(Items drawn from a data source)
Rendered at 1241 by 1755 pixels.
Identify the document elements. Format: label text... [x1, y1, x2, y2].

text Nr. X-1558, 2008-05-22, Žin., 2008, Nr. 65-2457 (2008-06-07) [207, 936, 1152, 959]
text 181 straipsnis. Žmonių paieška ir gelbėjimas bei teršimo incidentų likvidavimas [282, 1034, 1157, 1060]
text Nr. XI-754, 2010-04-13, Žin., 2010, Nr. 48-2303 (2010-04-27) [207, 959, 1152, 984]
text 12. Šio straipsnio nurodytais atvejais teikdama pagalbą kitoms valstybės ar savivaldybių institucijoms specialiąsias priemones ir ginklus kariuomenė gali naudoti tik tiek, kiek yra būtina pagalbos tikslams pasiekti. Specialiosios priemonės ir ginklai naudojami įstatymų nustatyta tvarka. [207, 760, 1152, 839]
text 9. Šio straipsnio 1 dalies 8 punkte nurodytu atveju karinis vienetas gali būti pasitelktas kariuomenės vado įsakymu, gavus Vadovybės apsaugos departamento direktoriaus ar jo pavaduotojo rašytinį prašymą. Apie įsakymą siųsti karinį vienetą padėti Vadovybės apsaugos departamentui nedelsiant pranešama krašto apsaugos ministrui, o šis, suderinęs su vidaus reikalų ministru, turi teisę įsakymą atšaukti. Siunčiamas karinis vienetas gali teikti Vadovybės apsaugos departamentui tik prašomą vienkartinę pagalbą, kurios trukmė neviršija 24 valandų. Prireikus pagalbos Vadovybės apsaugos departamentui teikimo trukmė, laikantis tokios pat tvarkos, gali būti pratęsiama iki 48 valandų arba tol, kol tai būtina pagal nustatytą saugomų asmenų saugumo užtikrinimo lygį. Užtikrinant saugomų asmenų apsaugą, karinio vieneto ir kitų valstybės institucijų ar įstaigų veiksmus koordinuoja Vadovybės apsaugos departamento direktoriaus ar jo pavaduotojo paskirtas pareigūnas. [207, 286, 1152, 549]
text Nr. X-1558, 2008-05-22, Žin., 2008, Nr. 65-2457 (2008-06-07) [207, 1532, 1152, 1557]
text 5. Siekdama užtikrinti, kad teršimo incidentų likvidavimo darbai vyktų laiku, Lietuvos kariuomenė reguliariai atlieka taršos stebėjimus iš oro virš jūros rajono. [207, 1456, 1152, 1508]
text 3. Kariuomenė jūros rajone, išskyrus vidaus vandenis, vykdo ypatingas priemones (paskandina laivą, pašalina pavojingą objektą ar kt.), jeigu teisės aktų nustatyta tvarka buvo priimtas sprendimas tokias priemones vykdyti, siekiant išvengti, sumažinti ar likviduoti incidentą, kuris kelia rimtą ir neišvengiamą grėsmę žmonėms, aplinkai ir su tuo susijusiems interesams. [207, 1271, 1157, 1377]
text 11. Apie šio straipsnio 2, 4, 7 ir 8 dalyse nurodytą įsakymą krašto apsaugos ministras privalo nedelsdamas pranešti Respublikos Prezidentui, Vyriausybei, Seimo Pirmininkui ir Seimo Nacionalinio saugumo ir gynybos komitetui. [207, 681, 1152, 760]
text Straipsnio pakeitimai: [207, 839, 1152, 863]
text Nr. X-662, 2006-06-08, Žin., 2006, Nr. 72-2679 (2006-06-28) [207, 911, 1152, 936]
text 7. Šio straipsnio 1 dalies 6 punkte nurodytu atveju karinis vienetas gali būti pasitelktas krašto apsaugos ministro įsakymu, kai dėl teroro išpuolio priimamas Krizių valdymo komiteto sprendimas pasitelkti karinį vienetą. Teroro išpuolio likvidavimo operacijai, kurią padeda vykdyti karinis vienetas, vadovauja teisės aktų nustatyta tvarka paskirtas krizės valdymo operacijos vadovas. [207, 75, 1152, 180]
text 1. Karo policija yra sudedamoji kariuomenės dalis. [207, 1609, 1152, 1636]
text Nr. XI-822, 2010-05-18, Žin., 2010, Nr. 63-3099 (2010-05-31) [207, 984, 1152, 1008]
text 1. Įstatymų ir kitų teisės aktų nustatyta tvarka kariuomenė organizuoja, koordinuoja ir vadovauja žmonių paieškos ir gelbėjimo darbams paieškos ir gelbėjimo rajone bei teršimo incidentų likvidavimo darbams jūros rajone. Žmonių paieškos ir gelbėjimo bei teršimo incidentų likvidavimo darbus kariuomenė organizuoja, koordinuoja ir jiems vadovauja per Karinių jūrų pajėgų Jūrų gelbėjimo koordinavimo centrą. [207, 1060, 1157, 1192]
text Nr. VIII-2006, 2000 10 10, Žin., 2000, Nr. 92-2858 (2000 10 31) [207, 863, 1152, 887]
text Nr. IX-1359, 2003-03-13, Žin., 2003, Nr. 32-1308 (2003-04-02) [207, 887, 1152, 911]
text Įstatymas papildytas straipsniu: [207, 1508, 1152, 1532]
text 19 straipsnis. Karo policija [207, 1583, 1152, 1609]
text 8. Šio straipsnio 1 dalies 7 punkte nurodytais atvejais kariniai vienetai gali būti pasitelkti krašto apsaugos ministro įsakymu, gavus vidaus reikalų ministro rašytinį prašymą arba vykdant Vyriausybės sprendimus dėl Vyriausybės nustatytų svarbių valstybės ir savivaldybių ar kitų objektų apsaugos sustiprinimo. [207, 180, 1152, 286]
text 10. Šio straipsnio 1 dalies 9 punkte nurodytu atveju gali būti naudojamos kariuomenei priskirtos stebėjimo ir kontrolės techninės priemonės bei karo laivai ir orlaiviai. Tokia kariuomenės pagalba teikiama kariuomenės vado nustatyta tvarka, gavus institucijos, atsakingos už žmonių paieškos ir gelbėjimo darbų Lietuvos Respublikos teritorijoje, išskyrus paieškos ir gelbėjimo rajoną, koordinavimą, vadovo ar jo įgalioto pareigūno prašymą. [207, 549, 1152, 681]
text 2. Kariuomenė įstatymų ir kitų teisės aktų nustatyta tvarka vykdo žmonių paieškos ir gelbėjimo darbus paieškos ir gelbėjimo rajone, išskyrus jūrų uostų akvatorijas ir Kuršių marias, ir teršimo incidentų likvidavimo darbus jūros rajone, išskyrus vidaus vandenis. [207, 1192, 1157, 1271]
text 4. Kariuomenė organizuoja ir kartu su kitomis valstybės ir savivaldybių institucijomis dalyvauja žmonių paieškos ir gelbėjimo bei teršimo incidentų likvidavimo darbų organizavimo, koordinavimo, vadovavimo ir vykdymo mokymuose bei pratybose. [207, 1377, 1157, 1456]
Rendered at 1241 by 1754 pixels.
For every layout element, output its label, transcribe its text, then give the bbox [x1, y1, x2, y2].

■ **Exercise goal**: Reproduce all of the rows above word for word, leaving nothing out and changing nothing.

■ **Answer in full**:
Rendered at 1241 by 1755 pixels.
Identify the document elements. Format: label text... [x1, y1, x2, y2].

text Nr. X-1558, 2008-05-22, Žin., 2008, Nr. 65-2457 (2008-06-07) [207, 936, 1152, 959]
text 181 straipsnis. Žmonių paieška ir gelbėjimas bei teršimo incidentų likvidavimas [282, 1034, 1157, 1060]
text Nr. XI-754, 2010-04-13, Žin., 2010, Nr. 48-2303 (2010-04-27) [207, 959, 1152, 984]
text 12. Šio straipsnio nurodytais atvejais teikdama pagalbą kitoms valstybės ar savivaldybių institucijoms specialiąsias priemones ir ginklus kariuomenė gali naudoti tik tiek, kiek yra būtina pagalbos tikslams pasiekti. Specialiosios priemonės ir ginklai naudojami įstatymų nustatyta tvarka. [207, 760, 1152, 839]
text 9. Šio straipsnio 1 dalies 8 punkte nurodytu atveju karinis vienetas gali būti pasitelktas kariuomenės vado įsakymu, gavus Vadovybės apsaugos departamento direktoriaus ar jo pavaduotojo rašytinį prašymą. Apie įsakymą siųsti karinį vienetą padėti Vadovybės apsaugos departamentui nedelsiant pranešama krašto apsaugos ministrui, o šis, suderinęs su vidaus reikalų ministru, turi teisę įsakymą atšaukti. Siunčiamas karinis vienetas gali teikti Vadovybės apsaugos departamentui tik prašomą vienkartinę pagalbą, kurios trukmė neviršija 24 valandų. Prireikus pagalbos Vadovybės apsaugos departamentui teikimo trukmė, laikantis tokios pat tvarkos, gali būti pratęsiama iki 48 valandų arba tol, kol tai būtina pagal nustatytą saugomų asmenų saugumo užtikrinimo lygį. Užtikrinant saugomų asmenų apsaugą, karinio vieneto ir kitų valstybės institucijų ar įstaigų veiksmus koordinuoja Vadovybės apsaugos departamento direktoriaus ar jo pavaduotojo paskirtas pareigūnas. [207, 286, 1152, 549]
text Nr. X-1558, 2008-05-22, Žin., 2008, Nr. 65-2457 (2008-06-07) [207, 1532, 1152, 1557]
text 5. Siekdama užtikrinti, kad teršimo incidentų likvidavimo darbai vyktų laiku, Lietuvos kariuomenė reguliariai atlieka taršos stebėjimus iš oro virš jūros rajono. [207, 1456, 1152, 1508]
text 3. Kariuomenė jūros rajone, išskyrus vidaus vandenis, vykdo ypatingas priemones (paskandina laivą, pašalina pavojingą objektą ar kt.), jeigu teisės aktų nustatyta tvarka buvo priimtas sprendimas tokias priemones vykdyti, siekiant išvengti, sumažinti ar likviduoti incidentą, kuris kelia rimtą ir neišvengiamą grėsmę žmonėms, aplinkai ir su tuo susijusiems interesams. [207, 1271, 1157, 1377]
text 11. Apie šio straipsnio 2, 4, 7 ir 8 dalyse nurodytą įsakymą krašto apsaugos ministras privalo nedelsdamas pranešti Respublikos Prezidentui, Vyriausybei, Seimo Pirmininkui ir Seimo Nacionalinio saugumo ir gynybos komitetui. [207, 681, 1152, 760]
text Straipsnio pakeitimai: [207, 839, 1152, 863]
text Nr. X-662, 2006-06-08, Žin., 2006, Nr. 72-2679 (2006-06-28) [207, 911, 1152, 936]
text 7. Šio straipsnio 1 dalies 6 punkte nurodytu atveju karinis vienetas gali būti pasitelktas krašto apsaugos ministro įsakymu, kai dėl teroro išpuolio priimamas Krizių valdymo komiteto sprendimas pasitelkti karinį vienetą. Teroro išpuolio likvidavimo operacijai, kurią padeda vykdyti karinis vienetas, vadovauja teisės aktų nustatyta tvarka paskirtas krizės valdymo operacijos vadovas. [207, 75, 1152, 180]
text 1. Karo policija yra sudedamoji kariuomenės dalis. [207, 1609, 1152, 1636]
text Nr. XI-822, 2010-05-18, Žin., 2010, Nr. 63-3099 (2010-05-31) [207, 984, 1152, 1008]
text 1. Įstatymų ir kitų teisės aktų nustatyta tvarka kariuomenė organizuoja, koordinuoja ir vadovauja žmonių paieškos ir gelbėjimo darbams paieškos ir gelbėjimo rajone bei teršimo incidentų likvidavimo darbams jūros rajone. Žmonių paieškos ir gelbėjimo bei teršimo incidentų likvidavimo darbus kariuomenė organizuoja, koordinuoja ir jiems vadovauja per Karinių jūrų pajėgų Jūrų gelbėjimo koordinavimo centrą. [207, 1060, 1157, 1192]
text Nr. VIII-2006, 2000 10 10, Žin., 2000, Nr. 92-2858 (2000 10 31) [207, 863, 1152, 887]
text Nr. IX-1359, 2003-03-13, Žin., 2003, Nr. 32-1308 (2003-04-02) [207, 887, 1152, 911]
text Įstatymas papildytas straipsniu: [207, 1508, 1152, 1532]
text 19 straipsnis. Karo policija [207, 1583, 1152, 1609]
text 8. Šio straipsnio 1 dalies 7 punkte nurodytais atvejais kariniai vienetai gali būti pasitelkti krašto apsaugos ministro įsakymu, gavus vidaus reikalų ministro rašytinį prašymą arba vykdant Vyriausybės sprendimus dėl Vyriausybės nustatytų svarbių valstybės ir savivaldybių ar kitų objektų apsaugos sustiprinimo. [207, 180, 1152, 286]
text 10. Šio straipsnio 1 dalies 9 punkte nurodytu atveju gali būti naudojamos kariuomenei priskirtos stebėjimo ir kontrolės techninės priemonės bei karo laivai ir orlaiviai. Tokia kariuomenės pagalba teikiama kariuomenės vado nustatyta tvarka, gavus institucijos, atsakingos už žmonių paieškos ir gelbėjimo darbų Lietuvos Respublikos teritorijoje, išskyrus paieškos ir gelbėjimo rajoną, koordinavimą, vadovo ar jo įgalioto pareigūno prašymą. [207, 549, 1152, 681]
text 2. Kariuomenė įstatymų ir kitų teisės aktų nustatyta tvarka vykdo žmonių paieškos ir gelbėjimo darbus paieškos ir gelbėjimo rajone, išskyrus jūrų uostų akvatorijas ir Kuršių marias, ir teršimo incidentų likvidavimo darbus jūros rajone, išskyrus vidaus vandenis. [207, 1192, 1157, 1271]
text 4. Kariuomenė organizuoja ir kartu su kitomis valstybės ir savivaldybių institucijomis dalyvauja žmonių paieškos ir gelbėjimo bei teršimo incidentų likvidavimo darbų organizavimo, koordinavimo, vadovavimo ir vykdymo mokymuose bei pratybose. [207, 1377, 1157, 1456]
Rendered at 1241 by 1754 pixels.
For every layout element, output its label, transcribe its text, then give the bbox [x1, y1, x2, y2].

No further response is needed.